Existe um factor que é fundamental para a evolução de um jogador que é a competitividade e esta não existe, ao nível dos 3 grandes, nas respectivas competições jovens dado que os campeonatos apenas ficam equilibrados nas fases finais (que representam na maioria das vezes meia dúzia de jogos).

É importante referir que a culpa não é dos clubes grandes que vão buscar os melhores jogadores, nem é da selecção que vai buscar os melhores jogadores (e como é óbvio, é natural que estes estejam nos melhores clubes). Talvez o problema esteja na regulamentação dos sistemas de recrutamento de jogadores. Se num campeonato, em cerca de 16 equipas houvessem pelo menos 6 que tivessem hipóteses reais de conseguir o primeiro lugar, todos ficariam a ganhar. Mas como se faz para que a qualidade fique distribuída pelas diferentes equipas? Qualquer jogador ambiciona jogar num dos 3 grandes e os jovens preferem ficar uma época num Benfica a fazerem cerca de 700 minutos de jogo que num outro clube da mesma divisão a fazerem 2500 minutos. É uma escolha compreensível apesar de não ser coerente com a evolução do mesmo. Um jogador não vai evoluir menos num clube de nível médio que num grande desde que esteja na mesma competição. No entanto, é natural que evolua mais se fizer mais minutos de jogo. A formação dos clubes médios não pode ser má (salvo excepções) se em todos os escalões se vêm jogadores a sair desses clubes para os grandes.

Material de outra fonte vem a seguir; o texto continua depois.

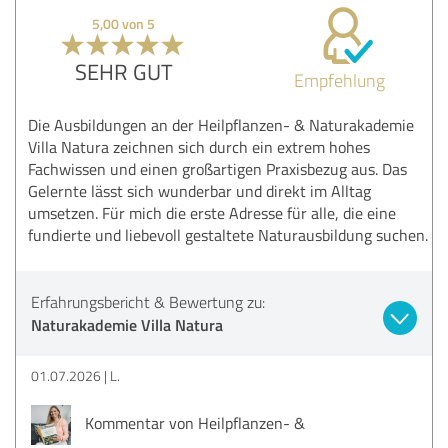
5,00 von 5
SEHR GUT
Empfehlung
Die Ausbildungen an der Heilpflanzen- & Naturakademie
Villa Natura zeichnen sich durch ein extrem hohes
Fachwissen und einen großartigen Praxisbezug aus. Das
Gelernte lässt sich wunderbar und direkt im Alltag
umsetzen. Für mich die erste Adresse für alle, die eine
fundierte und liebevoll gestaltete Naturausbildung suchen.
Erfahrungsbericht & Bewertung zu:
Naturakademie Villa Natura
01.07.2026
L.
Kommentar von Heilpflanzen- &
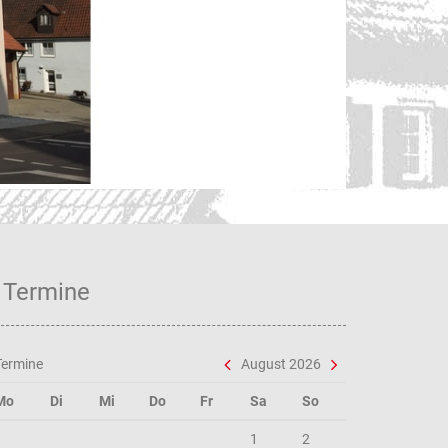
Unse
Termine
Termine
August 2026
Mo
Di
Mi
Do
Fr
Sa
So
1
2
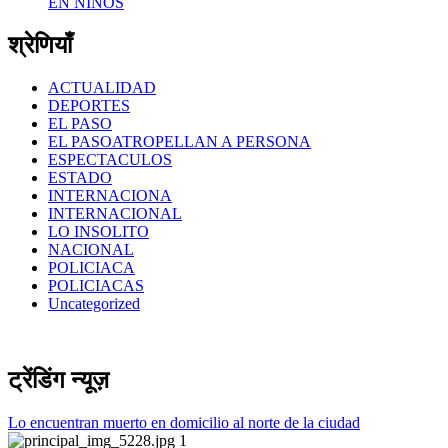
EN NIÑOS
श्रेणियाँ
ACTUALIDAD
DEPORTES
EL PASO
EL PASOATROPELLAN A PERSONA
ESPECTACULOS
ESTADO
INTERNACIONA
INTERNACIONAL
LO INSOLITO
NACIONAL
POLICIACA
POLICIACAS
Uncategorized
ट्रेंडिंग न्यूज़
Lo encuentran muerto en domicilio al norte de la ciudad
1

Porque não o recrutamento ser feito por sistema de troca de jogadores. Se um Benfica quiser um jogador do Sacavenense, teria de ceder um para troca. Esta seria uma forma de 'dissolver' o talento nas principais competições. Iria obviamente continuar a haver mais qualidade nos clubes grandes (e merecem que haja) mas essa qualidade não iria ser tão concentrada como é agora e faria com que aumentasse a competitividade nas respectivas competições, os clubes que formavam os jogadores eram de certa forma compensados pelo trabalho desenvolvido, nenhum jogador ficaria preso e a qualidade geral do jogo sairia a ganhar. O jogador cedido para troca teria oportunidade de jogar mais regularmente o que também seria benéfico para o mesmo. E verdade seja dita, actualmente nenhum jogador deve temer perder visibilidade pois a rede de prospecção dos clubes grandes está alargada a praticamente todo o país e é difícil uma equipa não estar sob o olhar atento de olheiros.